### DATA SHOWN
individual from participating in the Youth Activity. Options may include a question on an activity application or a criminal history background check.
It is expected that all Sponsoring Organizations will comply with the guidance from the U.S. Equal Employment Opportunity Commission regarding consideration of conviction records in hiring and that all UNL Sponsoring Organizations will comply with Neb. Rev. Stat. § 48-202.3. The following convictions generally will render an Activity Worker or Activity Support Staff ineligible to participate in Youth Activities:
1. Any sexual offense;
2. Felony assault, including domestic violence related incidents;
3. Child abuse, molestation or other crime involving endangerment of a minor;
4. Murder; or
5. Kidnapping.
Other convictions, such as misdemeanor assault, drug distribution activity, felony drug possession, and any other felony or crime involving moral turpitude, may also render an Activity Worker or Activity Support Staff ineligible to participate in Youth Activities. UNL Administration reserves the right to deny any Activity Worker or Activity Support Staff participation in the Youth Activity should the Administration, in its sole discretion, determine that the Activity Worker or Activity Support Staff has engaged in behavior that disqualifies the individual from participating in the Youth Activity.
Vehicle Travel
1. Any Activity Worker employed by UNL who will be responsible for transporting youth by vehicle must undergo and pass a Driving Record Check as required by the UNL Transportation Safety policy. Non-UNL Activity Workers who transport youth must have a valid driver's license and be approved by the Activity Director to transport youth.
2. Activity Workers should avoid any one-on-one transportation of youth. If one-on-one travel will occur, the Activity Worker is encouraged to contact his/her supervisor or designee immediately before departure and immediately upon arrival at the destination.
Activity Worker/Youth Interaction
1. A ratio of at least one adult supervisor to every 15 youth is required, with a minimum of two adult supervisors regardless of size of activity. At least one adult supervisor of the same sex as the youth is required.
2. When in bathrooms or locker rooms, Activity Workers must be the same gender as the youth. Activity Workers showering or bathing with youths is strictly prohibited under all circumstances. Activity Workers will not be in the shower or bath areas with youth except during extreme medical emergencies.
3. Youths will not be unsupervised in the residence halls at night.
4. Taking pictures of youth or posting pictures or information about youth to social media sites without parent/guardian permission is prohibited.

### WORK ORDER
Would you please write out the entire listing exactly?

### SOLVED PROBLEM
individual from participating in the Youth Activity. Options may include a question on an activity application or a criminal history background check.
It is expected that all Sponsoring Organizations will comply with the guidance from the U.S. Equal Employment Opportunity Commission regarding consideration of conviction records in hiring and that all UNL Sponsoring Organizations will comply with Neb. Rev. Stat. § 48-202.3. The following convictions generally will render an Activity Worker or Activity Support Staff ineligible to participate in Youth Activities:
1. Any sexual offense;
2. Felony assault, including domestic violence related incidents;
3. Child abuse, molestation or other crime involving endangerment of a minor;
4. Murder; or
5. Kidnapping.
Other convictions, such as misdemeanor assault, drug distribution activity, felony drug possession, and any other felony or crime involving moral turpitude, may also render an Activity Worker or Activity Support Staff ineligible to participate in Youth Activities. UNL Administration reserves the right to deny any Activity Worker or Activity Support Staff participation in the Youth Activity should the Administration, in its sole discretion, determine that the Activity Worker or Activity Support Staff has engaged in behavior that disqualifies the individual from participating in the Youth Activity.
Vehicle Travel
1. Any Activity Worker employed by UNL who will be responsible for transporting youth by vehicle must undergo and pass a Driving Record Check as required by the UNL Transportation Safety policy. Non-UNL Activity Workers who transport youth must have a valid driver's license and be approved by the Activity Director to transport youth.
2. Activity Workers should avoid any one-on-one transportation of youth. If one-on-one travel will occur, the Activity Worker is encouraged to contact his/her supervisor or designee immediately before departure and immediately upon arrival at the destination.
Activity Worker/Youth Interaction
1. A ratio of at least one adult supervisor to every 15 youth is required, with a minimum of two adult supervisors regardless of size of activity. At least one adult supervisor of the same sex as the youth is required.
2. When in bathrooms or locker rooms, Activity Workers must be the same gender as the youth. Activity Workers showering or bathing with youths is strictly prohibited under all circumstances. Activity Workers will not be in the shower or bath areas with youth except during extreme medical emergencies.
3. Youths will not be unsupervised in the residence halls at night.
4. Taking pictures of youth or posting pictures or information about youth to social media sites without parent/guardian permission is prohibited.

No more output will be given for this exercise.